Entre les constructeurs chinois et les coréens, l’alternance est biennale. Le carnet de commande 2020 des premiers permettrait au géant asiatique de retrouver son statut de leader mondial de la construction navale qu’il a perdu il y a deux ans. En revanche, en ce début d’année, les commandes pleuvent sur les chantiers coréens.
Il est manifestement difficile de les départager bien que les mêmes indicateurs servent de critères d’appréciation. Selon les données publiées par le ministère chinois de l'Industrie et des Technologies de l'information (MIIT), trois indicateurs – navires construits, nouvelles commandes et commandes en cours – placeraient la Chine en tête du classement mondial en 2020 avec 43,1, 48,8 et 44,7 % de parts de marché mondiale dans chacune des catégories.
En termes de nouvelles commandes, la Corée du Sud serait donc loin derrière avec 41,4 % du carnet mondial tandis que le Japon, avec 7 %, se place néanmoins en troisième position. Les deux challengers ont pourtant mené le jeu sur l’ensemble des trois critères jusqu’en 2010. Une bascule s’est ensuite opérée en faveur de la Chine, excepté les années 2018 et 2019 au cours desquelles la Corée du sud a engrangé un plus grand volume de nouvelles constructions.
Ces dernières années, le marché de la construction navale a souri aux chantiers chinois, que Pékin a fermement incités à la consolidation. Ils auraient été portés, toujours selon la source ministérielle, par les paquebots et les méthaniers, pourtant zone de confort des constructeurs coréens, qui ont développé une expertise technique dans les transporteurs de gaz.
Fusion entre géants de la construction navale chinoise
Premier paquebot chinois
Pour la Chine, l’année a en effet été celle d’une grande première avec le lancement du premier paquebot construit localement par Shanghai Waigaoqiao Shipbuilding, une filiale du grand acteur du marché, China State Shipbuilding Corp (CSSC), en licence avec Fincantieri. En novembre dernier, la découpe de la première tôle et la traditionnelle cérémonie des pièces avait été particulièrement théâtralisée pour que l’événement soit médiatisé.

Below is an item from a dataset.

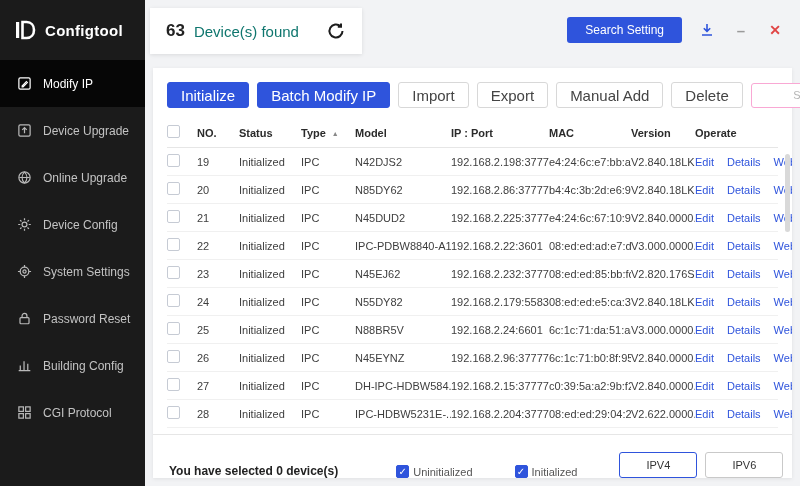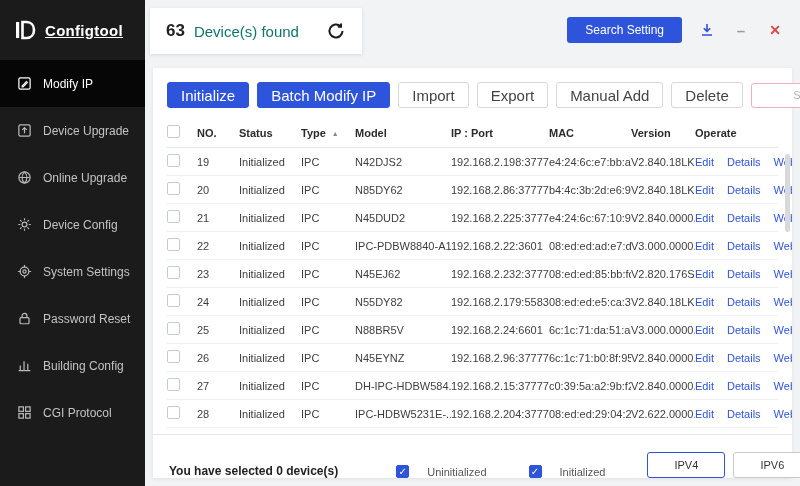"Configtool" .logo-text { text-decoration: underline -> none }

Commandé en septembre 2016 par la joint-venture entre le croisiériste américain Carnival et la compagnie chinoise CSSC, le navire (4 250 passagers et 1 400 membres d’équipage) doit être livré en juin 2023. Il sera, comme son sistership (quatre en options), destiné au marché national.
« Les porte-conteneurs, les pétroliers et les vraquiers, construits par des entreprises chinoises, ont également connu des augmentations significatives au cours des deux dernières années », indique le rapport ministériel, sans mentionner de données. Vitrine pour les chantiers chinois, la tête de série des neuf porte-conteneurs au GNL de 23 000 EVP est sortie, en septembre dernier, des cales Hudong-Zhonghua Shipbuilding qui se partage les commandes avec Jiangnan Shipyard CSSC. Depuis trois autres unités ont été livrés.
Nouvelle étape dans la fusion des deux géants chinois de la construction navale
Cacophonie dans les statistiques
Clarkson Research, chiffres à l’appui, ne semble pas partager le constat. La société place les chantiers navals sud-coréens en tête du carnet de commandes mondial de nouvelles constructions en 2020. Selon ses données, les constructeurs navals coréens ont obtenu des commandes totalisant 8,19 millions de tonnes brutes compensées (tbc) pour 187 navires en 2020, soit 43 % du total mondial (19,24 millions de tbc pour 738 navires). Avec 7,93 millions de tbc et 353 navires, la Chine s’arrogerait 41 % du total mondial.
Rien qu'en décembre 2020, les chantiers coréens ont absorbé 73 % des commandes mondiales en obtenant 2,85 millions de tbc pour 42 navires, loin devant la Chine, avec 1,01 million de tbc pour 39 navires et la Croatie, avec 30 000 tbc pour un seul navire. Pour Clarkson, en termes de production, la Chine se place en revanche en tête avec 38,53 millions de tpl, soit une augmentation de 4,9 % par rapport à l'année précédente.
Mainmise de KSOE sur les commandes
Cinq constructeurs chinois se sont classés parmi les dix premiers du monde en termes de volume de construction, tandis que six d'entre eux figuraient aussi parmi les dix premiers pour les commandes et le carnet de commandes en cours.
Globalement, l’année 2020 ne restera pas dans les annales de la construction navale. Les normes réglementaires à venir sur les émissions carbone rendent les propriétaires et exploitants de flotte attentistes et frileux tandis que la pandémie a entravé le travail des cales et contrarié les plannings. Le début de 2021 est d’une toute autre tonalité. Et les chantiers coréens font razzia sur les commandes.